╭─ Data for the task

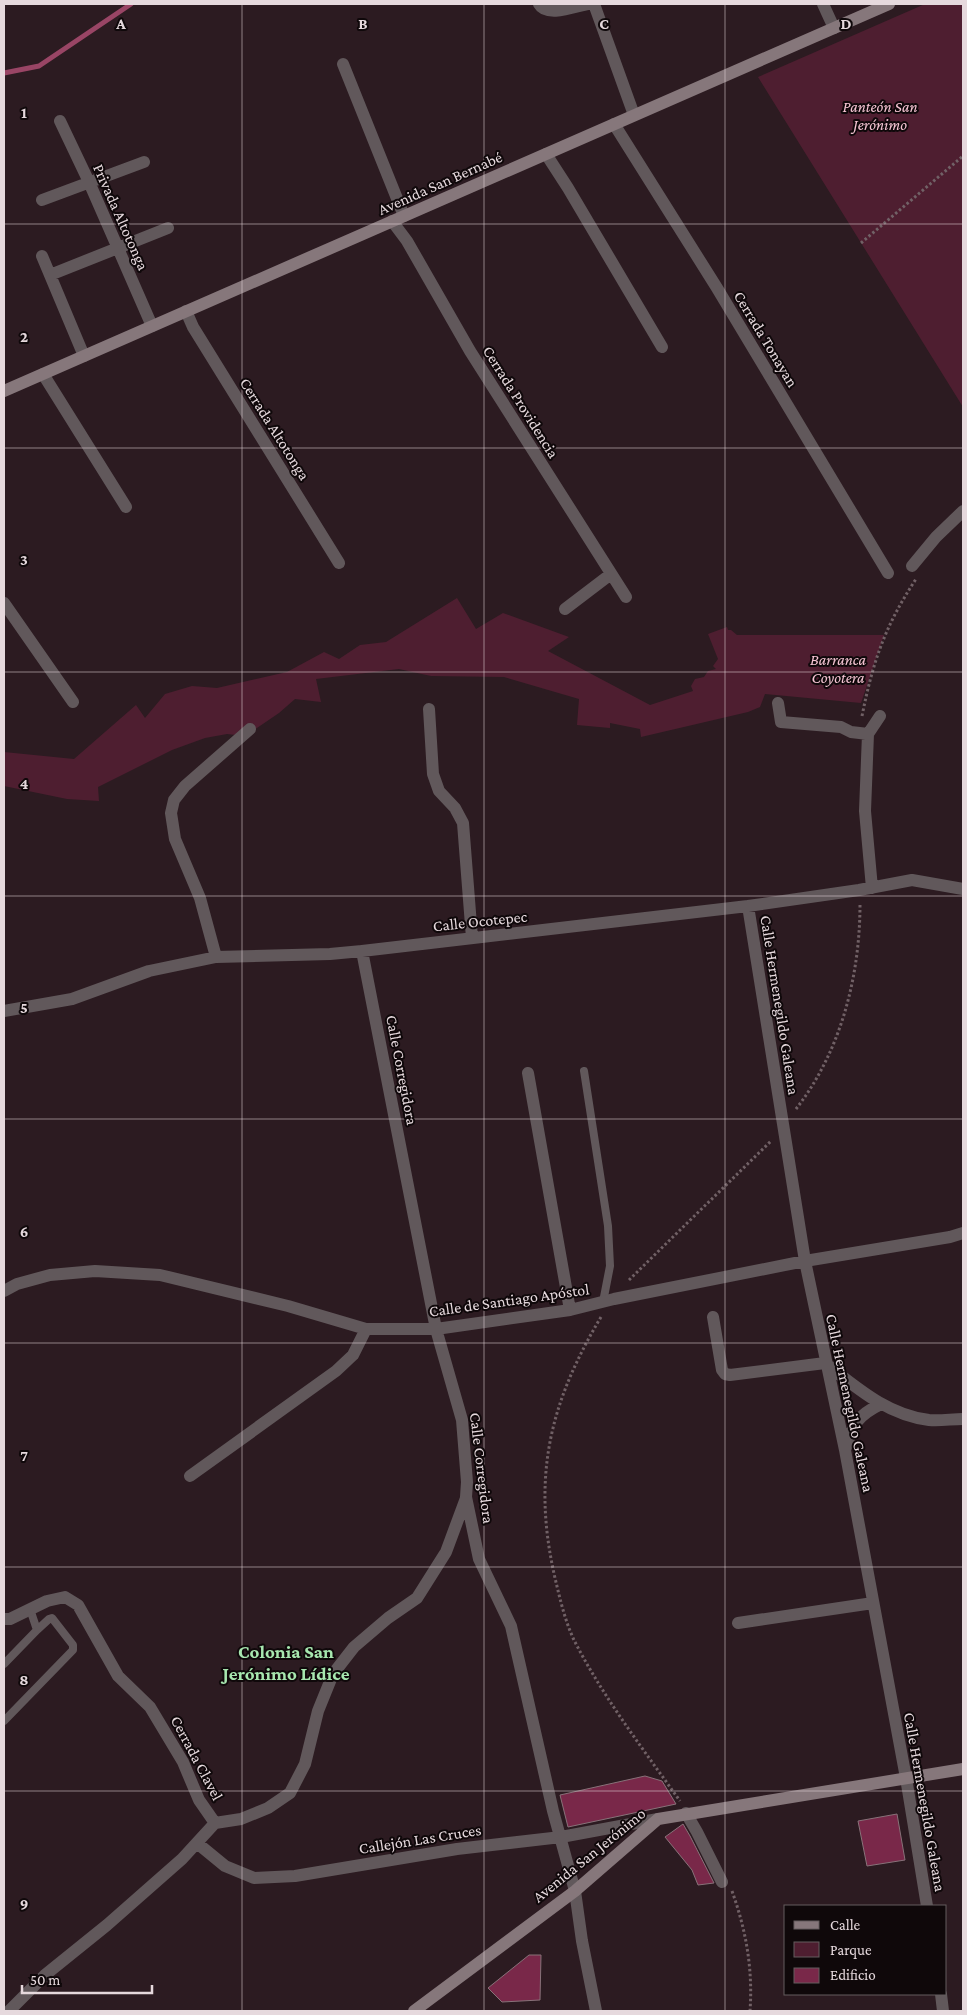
<svg xmlns="http://www.w3.org/2000/svg" width="967" height="2015" font-family="'Crimson Pro',serif">
  <style>
    .green { fill: #4e1e30 }
    .lines { fill: none; stroke-linecap: round; stroke-linejoin: round }
    .stream { stroke: #994565; stroke-width: 5 }
    .building { fill: #792849; stroke: #887279 }
    .path { stroke: #716166; stroke-width: 3; stroke-dasharray: 2.5 2.5; stroke-linecap: butt }
    .service { stroke: #61585b; stroke-width: 8 }
    .minor { stroke: #61585b; stroke-width: 12 }
    .secondary { stroke: #86777b; stroke-width: 12 }
    .grid { fill: none; stroke: #e6d9dd; stroke-width: 1; stroke-opacity: 0.55 }
    .labels { text-anchor: middle; dominant-baseline: central; stroke-width: 4; stroke-linejoin: round; paint-order: stroke }
    .park-label { font-size: 16px; font-style: italic; fill: #f6c5d4; stroke: #0f080a }
    .street-label { font-size: 16px; fill: #e6d9dd; stroke: #0f080a }
    .quarter-label { font-size: 19px; font-weight: bold; fill: #a7e7af; stroke: #0f080a }
    .grid-label { font-size: 16px; text-anchor: middle; font-weight: bold; fill: #e6d9dd; stroke: #0f080a; stroke-width: 4; stroke-linejoin: round; paint-order: stroke }
  </style>
  <rect width="100%" height="100%" fill="#2c1b21"/>
  <path class="green" d="M925 4 963 5V407L758 77Z
    M457 598 476 629 503 613 569 637 548 651 650 705 693 691 691 686 695 679 704 677 708 671 716 669 713 666 718 659 708 634 727 627 728 630H731L737 635H884L861 703 765 694 760 707 748 712 641 737 640 729 610 723V728L577 725 579 699 504 677 431 676 399 669 316 679 321 702 295 699 279 713 245 736 227 734 205 738 172 750 98 787 99 801 67 799 4 786V752L74 759 136 705 145 718 165 694 192 686 217 688 287 672 324 652 339 659 360 645 386 642Z"/>
  <g class="lines">
    <path class="stream" d="M4 73 39 66 131 4"/>
  </g>
  <path class="building" d="M645 1776 662 1781 676 1804 568 1827 560 1795Z
    M897 1814 905 1860 867 1866 858 1821Z
    M683 1824 690 1836 714 1883 698 1885 692 1870 665 1837Z
    M529 1955H541L540 2000 502 2002 488 1988Z"/>
  <g class="lines">
    <path class="path" d="M861 243 963 156
      M862 716C873 661 885 626 916 579
      M796 1109C841 1051 860 976 860 904
      M629 1280 771 1141
      M601 1317C549 1404 532 1478 555 1578 560 1599 565 1621 574 1640 603 1697 643 1749 680 1801
      M732 1891C746 1930 753 1969 750 2011"/>
    <path class="service" d="M584 1071 608 1226 610 1266 603 1302
      M4 1664 37 1630 30 1609
      M4 1721 73 1650V1645L52 1618 49 1619 37 1630"/>
    <path class="minor" d="M539 4C547 18 576 6 588 4
      M594 4 634 115
      M823 4 834 28
      M343 64 404 216
      M60 121 89 182 152 326
      M614 124 717 288 888 573
      M546 154 568 188 662 347
      M42 200 144 162
      M392 221 407 241 470 351 626 597
      M42 256 84 356
      M50 275 168 228
      M186 311 193 327 339 563
      M43 374 126 507
      M912 566 936 537 963 511
      M4 603 73 702
      M565 609 611 574
      M778 703 781 722 841 727 851 732 868 734
      M429 709 433 774 439 791 455 808 463 823 472 938
      M872 888 865 811 868 734 880 716
      M748 906 805 1261 845 1450 906 1778 927 1906
      M362 951 436 1329 462 1420 467 1482 466 1497 479 1559 511 1626 553 1811 575 1891 582 1941 596 2011
      M216 957 200 898 175 839 171 813 174 800 185 786 250 729
      M4 1011 72 999 149 971 216 957 330 954 362 951 748 906 859 890 912 880 963 889
      M528 1073 570 1310
      M4 1291 17 1284 50 1275 95 1271 160 1275 288 1306 366 1329H436L570 1310 614 1299 805 1261 950 1237 963 1233
      M713 1317 722 1370 725 1374 730 1375 825 1363
      M825 1363C856 1387 887 1415 929 1420 940 1421 952 1419 963 1419
      M845 1450C853 1425 856 1416 881 1404
      M190 1476 336 1371 353 1355 366 1329
      M4 1619H10L47 1601 65 1597 78 1605 118 1676 150 1707 183 1762 199 1800 215 1823
      M738 1623 873 1603
      M686 1813 697 1832 722 1882
      M215 1823 241 1819 268 1808 290 1793 305 1764 318 1711 333 1674 354 1647 388 1618 417 1598 446 1552 466 1498
      M197 1843 225 1866 254 1878 295 1876 457 1849 561 1837 658 1819
      M941 1994 943 2011
      M9 2011 45 1975 107 1925 182 1859 215 1823"/>
    <path class="secondary" d="M4 391 889 4
      M414 2011 575 1891 658 1819 963 1769"/>
  </g>
  <path class="grid" d="M242 4V2011M484 4V2011M725 4V2011M4 224H963M4 448H963M4 672H963M4 896H963M4 1119H963M4 1343H963M4 1567H963M4 1791H963"/>
  <g class="labels">
    <g class="park-label">
      <text x="880" y="106">Panteón San<tspan x="880" dy="18">Jerónimo</tspan></text>
      <text x="838" y="659">Barranca<tspan x="838" dy="18">Coyotera</tspan></text>
    </g>
    <g class="street-label">
      <text transform="translate(440 183) rotate(-24)">Avenida San Bernabé</text>
      <text transform="translate(121 217) rotate(66)">Privada Altotonga</text>
      <text transform="translate(766 339) rotate(59)">Cerrada Tonayan</text>
      <text transform="translate(521 402) rotate(58)">Cerrada Providencia</text>
      <text transform="translate(275 429) rotate(58)">Cerrada Altotonga</text>
      <text transform="translate(480 921) rotate(-6)">Calle Ocotepec</text>
      <text transform="translate(780 1005) rotate(81)">Calle Hermenegildo Galeana</text>
      <text transform="translate(402 1070) rotate(79)">Calle Corregidora</text>
      <text transform="translate(509 1300) rotate(-8)">Calle de Santiago Apóstol</text>
      <text transform="translate(850 1403) rotate(78)">Calle Hermenegildo Galeana</text>
      <text transform="translate(482 1468) rotate(83)">Calle Corregidora</text>
      <text transform="translate(197 1758) rotate(62)">Cerrada Clavel</text>
      <text transform="translate(925 1802) rotate(80)">Calle Hermenegildo Galeana</text>
      <text transform="translate(420 1839) rotate(-9)">Callejón Las Cruces</text>
      <text transform="translate(589 1855) rotate(-39)">Avenida San Jerónimo</text>
    </g>
    <g class="quarter-label">
      <text x="286" y="1651">Colonia San<tspan x="286" dy="22">Jerónimo Lídice</tspan></text>
    </g>
  </g>
  <g class="grid-label">
    <text x="121" y="29">A</text>
    <text x="363" y="29">B</text>
    <text x="604" y="29">C</text>
    <text x="846" y="29">D</text>
    <text x="24" y="118">1</text>
    <text x="24" y="342">2</text>
    <text x="24" y="565">3</text>
    <text x="24" y="789">4</text>
    <text x="24" y="1013">5</text>
    <text x="24" y="1237">6</text>
    <text x="24" y="1461">7</text>
    <text x="24" y="1685">8</text>
    <text x="24" y="1909">9</text>
  </g>
  <rect width="967" height="2015" fill="none" stroke="#e6d9dd" stroke-width="10"/>
  <rect x="784" y="1905" width="162" height="90" fill="#0f080a" stroke="#655c5e"/>
  <rect x="794" y="1921" width="25" height="8" fill="#86777b" stroke="#655c5e"/>
  <text x="830" y="1930" font-size="15" fill="#e6d9dd">Calle</text>
  <rect x="794" y="1942" width="25" height="15" fill="#4e1e30" stroke="#655c5e"/>
  <text x="830" y="1955" font-size="15" fill="#e6d9dd">Parque</text>
  <rect x="794" y="1968" width="25" height="15" fill="#792849" stroke="#655c5e"/>
  <text x="830" y="1980" font-size="15" fill="#e6d9dd">Edificio</text>
  <path d="M22 1985v8h130v-8" fill="none" stroke="#e6d9dd" stroke-width="2.5"/>
  <text x="30" y="1985" font-size="15" fill="#e6d9dd" stroke="#0f080a" stroke-width="4" paint-order="stroke">50 m</text>
</svg>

╰─

Work request:
Your answer should be the exact lines above from the one with "M872 888 865 811 868 734 880 716" through the one with "M216 957 200", both included, and nothing besides.

Solution:
      M872 888 865 811 868 734 880 716
      M748 906 805 1261 845 1450 906 1778 927 1906
      M362 951 436 1329 462 1420 467 1482 466 1497 479 1559 511 1626 553 1811 575 1891 582 1941 596 2011
      M216 957 200 898 175 839 171 813 174 800 185 786 250 729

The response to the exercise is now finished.